Story to illustate the significant Cruiser-Al Thani relationship:

A colleague who lives on this compound, Andrew, and I live in a state of mutual loathing and avoidance, but end up at the same parties from time to time. Last party Andrew explains his near-arrest.

Andrew is going straight in the left lane. There is a separate lane to go left, but he's not in it. Neither is the Al Thani in the white Land Cruiser, who does want to go left.

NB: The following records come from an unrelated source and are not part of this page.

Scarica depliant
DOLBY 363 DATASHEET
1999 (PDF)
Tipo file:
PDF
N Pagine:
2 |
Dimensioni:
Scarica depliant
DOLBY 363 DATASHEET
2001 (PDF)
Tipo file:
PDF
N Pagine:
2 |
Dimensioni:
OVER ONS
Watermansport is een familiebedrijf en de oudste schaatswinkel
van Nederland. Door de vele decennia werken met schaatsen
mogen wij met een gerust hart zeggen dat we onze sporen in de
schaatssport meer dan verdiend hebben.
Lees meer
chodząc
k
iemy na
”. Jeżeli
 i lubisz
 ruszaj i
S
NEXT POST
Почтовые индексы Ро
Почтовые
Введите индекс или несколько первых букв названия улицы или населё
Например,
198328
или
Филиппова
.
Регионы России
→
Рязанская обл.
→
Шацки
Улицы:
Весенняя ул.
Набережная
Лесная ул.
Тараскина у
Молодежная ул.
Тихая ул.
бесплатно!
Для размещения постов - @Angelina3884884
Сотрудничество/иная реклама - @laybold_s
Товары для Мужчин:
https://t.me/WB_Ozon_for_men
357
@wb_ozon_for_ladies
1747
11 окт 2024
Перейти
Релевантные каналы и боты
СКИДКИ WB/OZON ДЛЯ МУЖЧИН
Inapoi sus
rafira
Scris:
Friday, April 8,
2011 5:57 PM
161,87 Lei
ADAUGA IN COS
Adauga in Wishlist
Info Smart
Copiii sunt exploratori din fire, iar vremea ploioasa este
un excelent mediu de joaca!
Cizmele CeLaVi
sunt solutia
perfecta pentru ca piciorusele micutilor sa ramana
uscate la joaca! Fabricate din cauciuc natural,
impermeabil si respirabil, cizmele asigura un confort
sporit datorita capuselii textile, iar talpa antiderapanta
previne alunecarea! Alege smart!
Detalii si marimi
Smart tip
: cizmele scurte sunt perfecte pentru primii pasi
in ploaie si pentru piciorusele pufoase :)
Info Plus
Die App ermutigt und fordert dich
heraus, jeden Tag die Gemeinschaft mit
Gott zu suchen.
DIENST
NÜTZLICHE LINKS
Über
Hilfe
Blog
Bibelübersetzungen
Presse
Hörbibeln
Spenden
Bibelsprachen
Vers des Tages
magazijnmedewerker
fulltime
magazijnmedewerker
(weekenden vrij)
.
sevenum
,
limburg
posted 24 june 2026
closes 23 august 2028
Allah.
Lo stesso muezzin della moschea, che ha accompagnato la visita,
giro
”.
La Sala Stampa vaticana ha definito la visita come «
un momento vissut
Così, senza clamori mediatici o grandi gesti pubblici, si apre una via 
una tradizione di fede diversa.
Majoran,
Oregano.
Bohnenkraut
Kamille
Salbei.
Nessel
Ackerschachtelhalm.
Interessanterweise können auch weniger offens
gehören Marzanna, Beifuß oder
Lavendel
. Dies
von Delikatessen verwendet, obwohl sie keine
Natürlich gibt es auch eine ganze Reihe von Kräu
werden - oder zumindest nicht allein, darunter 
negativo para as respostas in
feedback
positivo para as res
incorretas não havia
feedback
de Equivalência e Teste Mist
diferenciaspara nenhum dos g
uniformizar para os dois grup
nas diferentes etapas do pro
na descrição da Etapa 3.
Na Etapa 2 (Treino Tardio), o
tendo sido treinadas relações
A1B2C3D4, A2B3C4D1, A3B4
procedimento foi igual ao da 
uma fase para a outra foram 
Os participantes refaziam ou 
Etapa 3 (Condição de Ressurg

From the far right-turning lane.

Into which he has pushed.

Scraping two cars, including Andrew's.

His Excellency U-Turns in front of the two cars going straight, and, goaded beyond endurance, Andrew does what I in fact did when the police came for me (see Arrested & Arepas below).

He gives the guy the finger.

Now Andrew does not have Mohammed Abbas out there protecting him. Andrew gets called into the police station. Police giggle. Until Mr, or should that be Sheikh, I'm so sorry Sir, Al Thani arrives.

Al Thani: He disrespected me.




Cars, buses & trucks disrespecting each other.

Yes. It has been a long hard 3 years. I am really glad to be going. Because whatever you hear to the contrary, Qatar does NOT share a history with the other Gulf countries.

Much love,

Simone, Chronicler of Qatar

PS: With some poetic licence, the source of my historical information was:

Crystal, J. (1986) Patterns of state-building in the Arabian Gulf, Kuwait and Qatar. PhD Thesis. Harvard University, Retrieved 1 March, 2009, from ProQuest 5000 database.

Comments

  1. Simone ,
    the Arabic writing which is written on the car isn't what you're thinkin about "I'm Qatari get out of my way"

    However , the writing means (god bless you sheiq Hamad (Amir) )
    with the picture of the sheiq and there is a flag of a country around the picture but isn't recognized .
    maybe it is Palestine's Flag .

    Some Qatari people Do that(pride of being Qataris in that unnormal way) but it Doesn't mean that all of them do
    it.

    Regards ,
    A Reader of ur Blog

    ReplyDelete
  2. Dear Optimism

    You are absolutely right of course - but you must know that I am somewhat prone to exaggeration in this blog!!!

    And, unfortunately, the rock-throwing, chasing, homicidal incidents described in this blog did really happen - no exaggeration. And certainly not only to me!